In the investment management industry, it is normally mandated that advisers know their clients.
Part of this process involves gathering information about the investor’s experience, financial background (i.e.net worth and annual income) and investment objectives.
Most people confuse saving objectives with investing objectives. When it comes to saving, an investor must identify shortterm goals such as summer vacation or home repair, and long-term goals such as marriage and family, buying a home, funding college for children or retirement needs. However, investing objectives involve designing an investment plan according to our financial (saving) goals. For example, if you are in your 30s and have an objective of saving for children’s college, your priority would probably be growth.
Most textbooks divide key objectives into three types:
|1. Safety Suitable for retired individuals and near retiring individuals, especially those without a steady income.

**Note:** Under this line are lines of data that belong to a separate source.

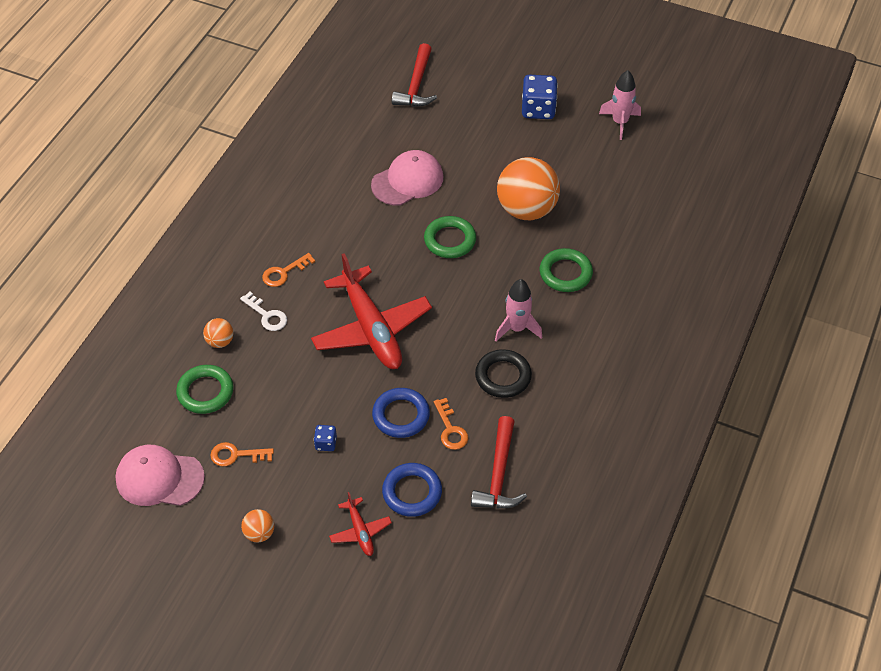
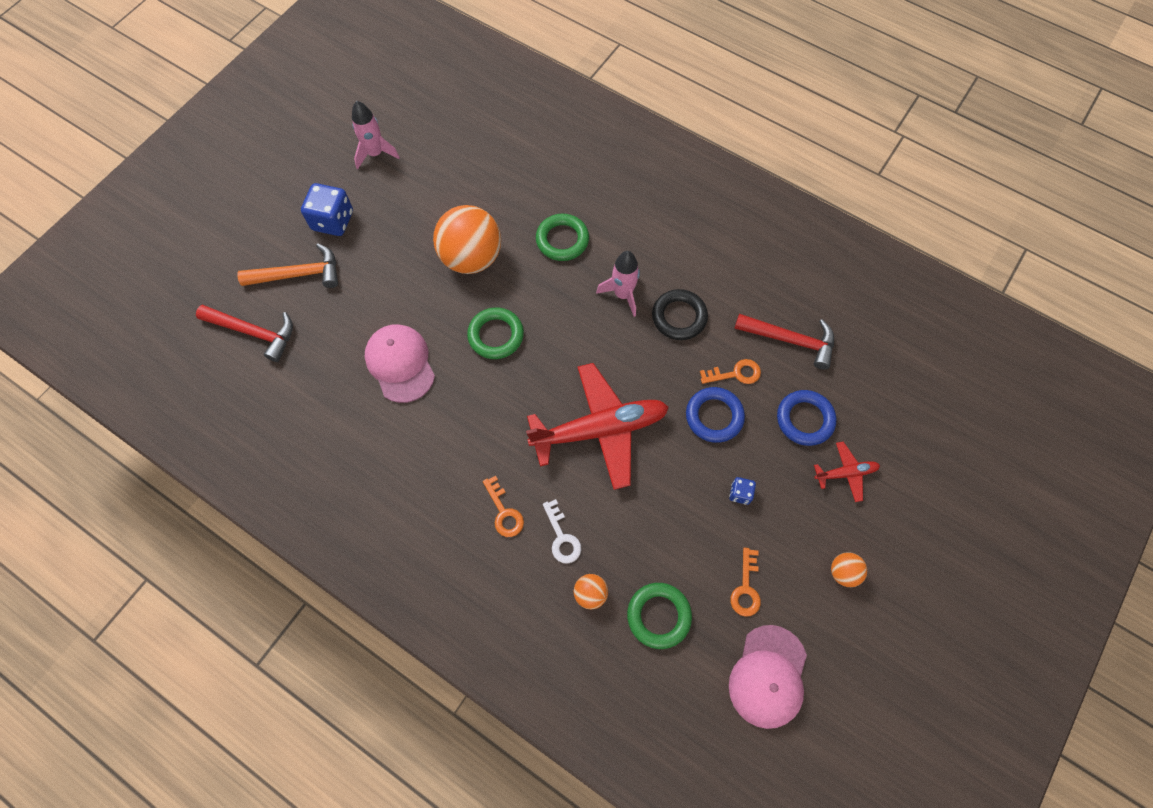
camera: 80 degrees left, 15 degrees up
white key [240,292,287,331] -> white key turned 105 degrees clockwise [543,499,581,564]
none -> orange hammer [237,244,338,288]

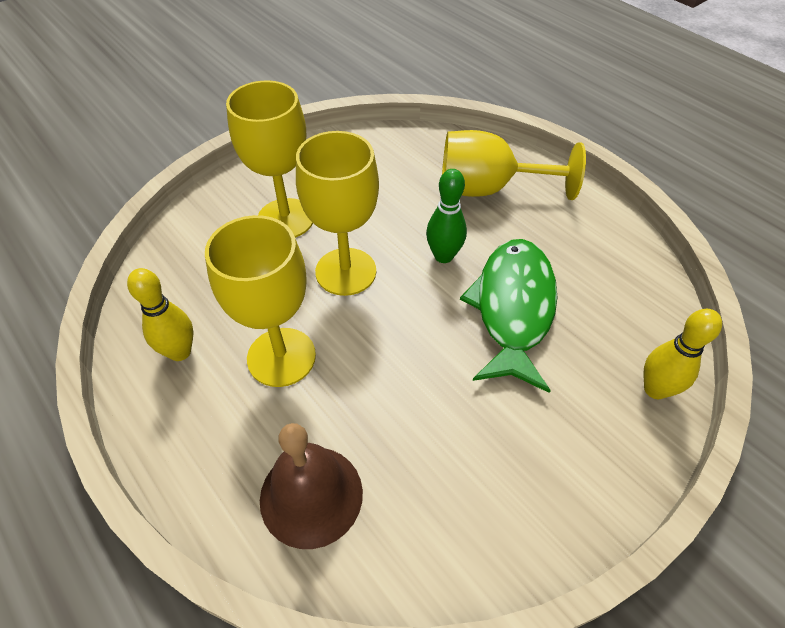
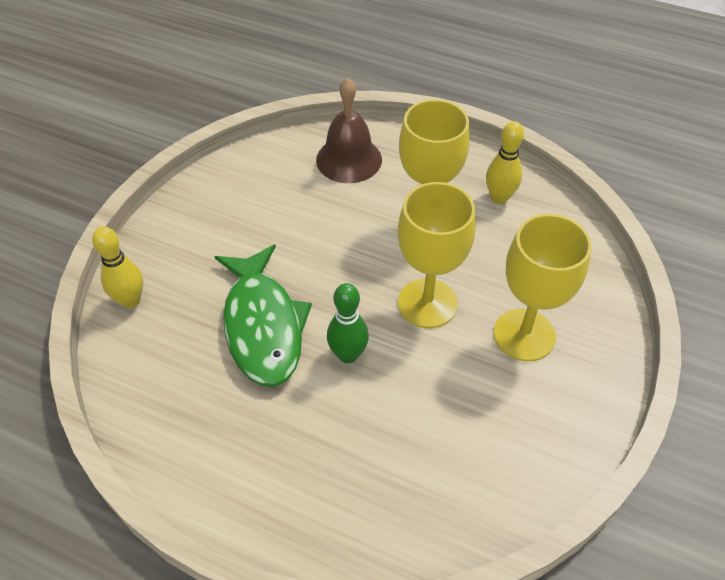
camera: 155 degrees right, 0 degrees up
yellow goblet [442,130,586,200] -> none

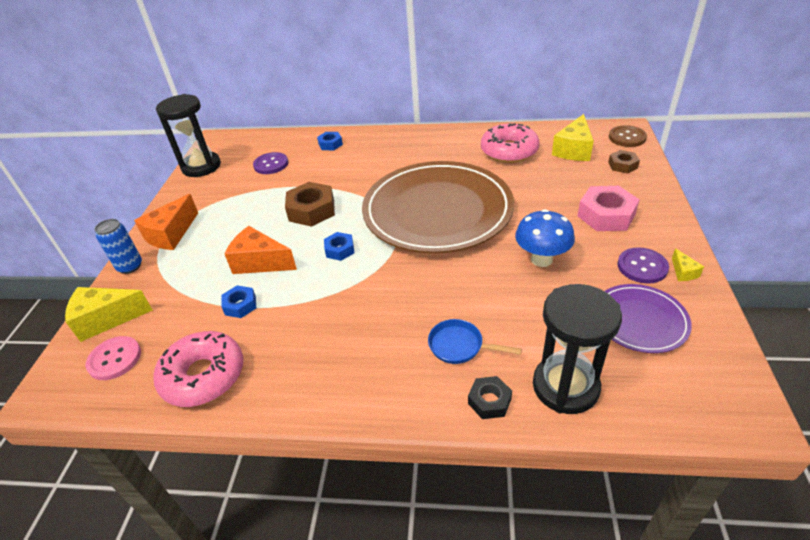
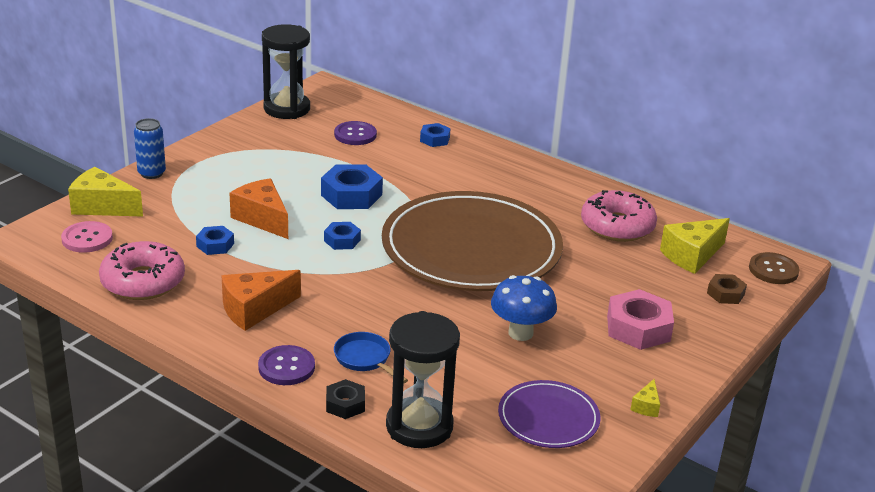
camera: 25 degrees right, 10 degrees down
orange cheese [134,194,198,250] -> orange cheese moved to [221,270,301,331]
brown nut [285,182,335,227] -> blue nut [321,164,383,209]
purple button [618,247,669,284] -> purple button moved to [258,345,315,385]

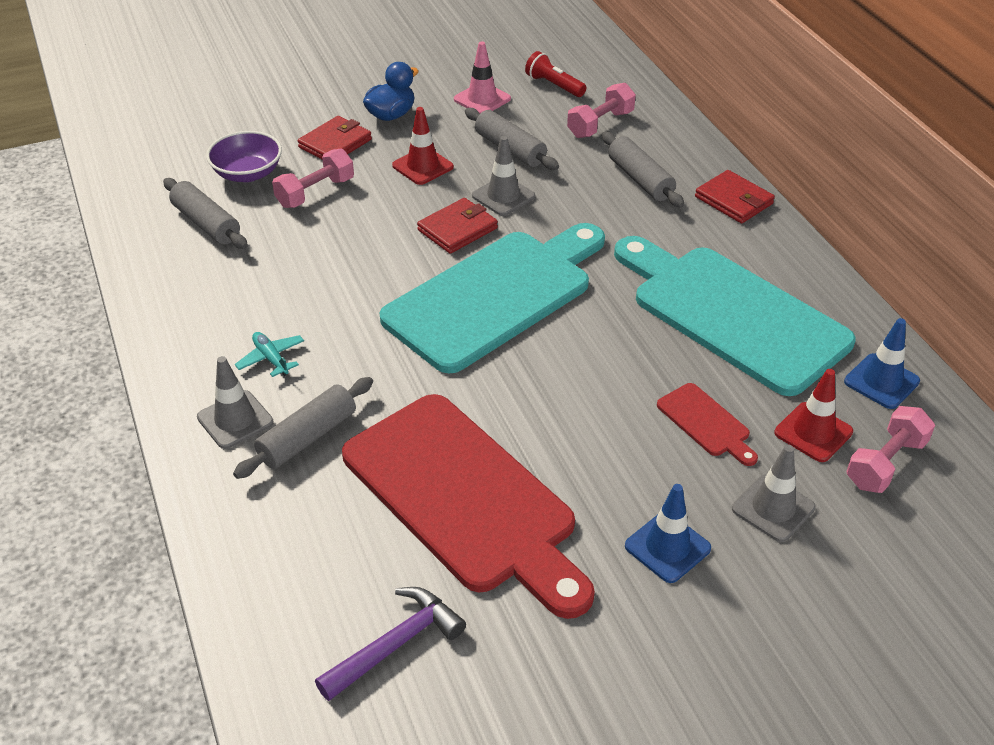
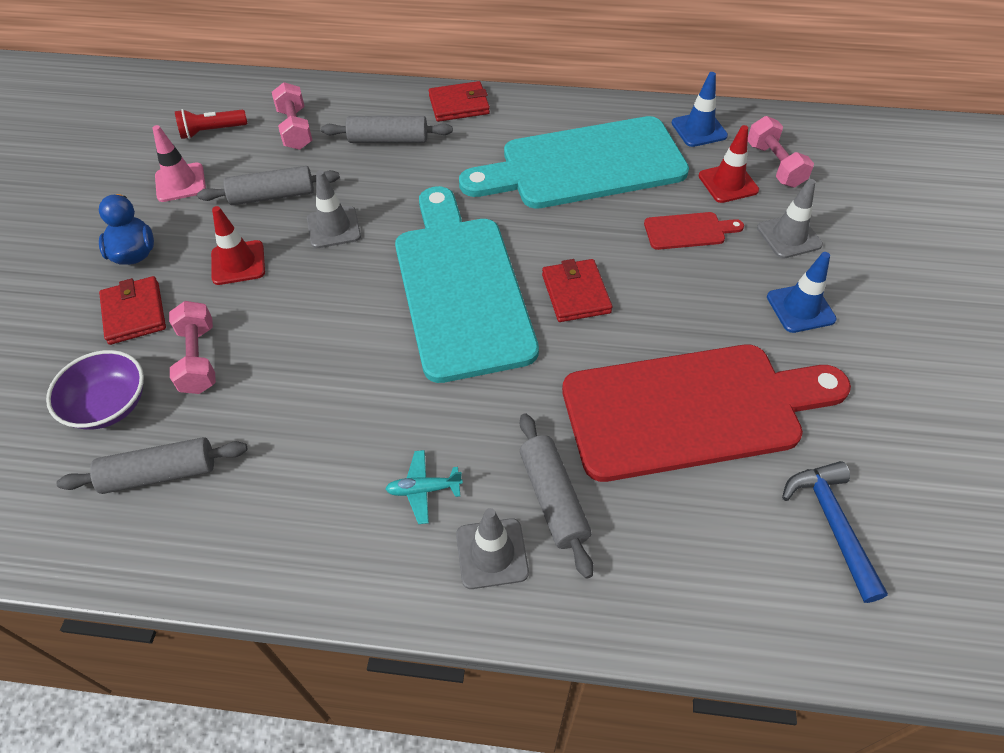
camera: 60 degrees left, 10 degrees up
purple hammer [315,587,466,701] -> blue hammer [782,461,888,603]
red wallet [417,198,498,254] -> red wallet moved to [542,259,612,322]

This objective prioritizes the preservation of capital by avoiding high-risk investments and favoring safety -albeit low returnof the invested capital.
|2. Income Suitable for those who will need the money in less than five years.
They allocate the portfolio towards more conservative, income-producing securities such as high-dividend stocks or short-term bonds.
|3. Growth Suitable for investors with a time frame of more than 10 years who would then take a higher degree of risk by investing more aggressively in growth-oriented stocks.
Once identified, based on life goals and needs, these objectives are usually incorporated into an investment strategy, which is a road map to how your money is invested in practical terms. Most investors will aim for more than one of these objectives at some point in their lives.
For example, you may plan to buy a new house in three years to invest for your children’s college education in 15 years, or to fund your retirement in 30 years. Tax minimization and liquidity are other objectives referred to as secondary objectives. Most governments impose income taxation. However, there are certain investment strategies that help minimize the size and impact of taxation on the overall value of the portfolio.
Finally, liquidity refers to the ability to obtain cash as soon as needed and it can be very critical to certain investors with carefully drafted financial plans and short-term goals.